▶ [About this task]:
Render every line of the rows below as a Markdown table with two columns, Number and Line, numbering the lines in order and skipping blank ones. Leave the pictures out.

▶ [Material provided]:
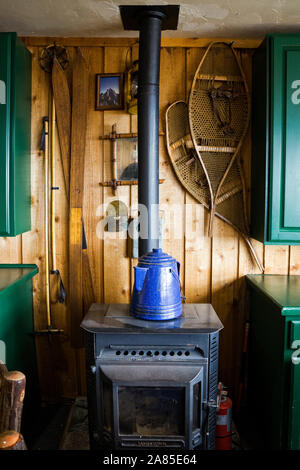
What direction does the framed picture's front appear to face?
toward the camera

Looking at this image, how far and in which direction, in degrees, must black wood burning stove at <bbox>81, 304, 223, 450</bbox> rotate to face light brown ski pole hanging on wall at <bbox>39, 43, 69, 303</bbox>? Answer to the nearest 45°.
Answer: approximately 135° to its right

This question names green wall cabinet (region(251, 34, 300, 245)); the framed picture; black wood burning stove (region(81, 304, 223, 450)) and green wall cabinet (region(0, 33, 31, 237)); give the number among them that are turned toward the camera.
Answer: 4

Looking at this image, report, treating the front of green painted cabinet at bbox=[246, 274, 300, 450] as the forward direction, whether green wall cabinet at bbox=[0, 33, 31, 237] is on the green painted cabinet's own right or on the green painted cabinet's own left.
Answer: on the green painted cabinet's own right

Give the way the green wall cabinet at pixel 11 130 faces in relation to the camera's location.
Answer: facing the viewer

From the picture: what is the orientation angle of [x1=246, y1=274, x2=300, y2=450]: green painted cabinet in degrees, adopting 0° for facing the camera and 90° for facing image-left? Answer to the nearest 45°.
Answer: approximately 0°

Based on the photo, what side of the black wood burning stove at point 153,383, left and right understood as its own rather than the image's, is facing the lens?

▶ [Answer to this exercise]:
| Number | Line |
|---|---|
| 1 | What direction does the framed picture's front appear to face? |
| 2 | toward the camera |
| 3 | Looking at this image, how far and in which direction, in degrees, must black wood burning stove at <bbox>81, 304, 223, 450</bbox> rotate to face light brown ski pole hanging on wall at <bbox>39, 43, 69, 303</bbox>? Answer to the nearest 45°. |
| 4 | Answer: approximately 135° to its right |
| 5 | This question names green wall cabinet (region(251, 34, 300, 245)); the framed picture; black wood burning stove (region(81, 304, 223, 450)) and green wall cabinet (region(0, 33, 31, 237)); give the number among them that are turned toward the camera. |
| 6 | Answer: 4 |
| 7 | Looking at this image, report, treating the front of green painted cabinet at bbox=[246, 274, 300, 450] as the forward direction, whether green wall cabinet at bbox=[0, 33, 31, 237] is on the green painted cabinet's own right or on the green painted cabinet's own left. |
| 8 | Answer: on the green painted cabinet's own right |
| 9 | Give the way the green wall cabinet at pixel 11 130 faces in relation to the camera's location. |
| 10 | Answer: facing the viewer |
| 11 | From the picture: what is the orientation angle of [x1=246, y1=274, x2=300, y2=450]: green painted cabinet in degrees, adopting 0° for facing the camera and 90° for facing image-left? Answer to the nearest 45°. |
| 12 | Answer: approximately 0° |
| 13 | Based on the photo, what side of the black wood burning stove at point 153,383, left and right understood as its own rather than the image's, is facing the lens? |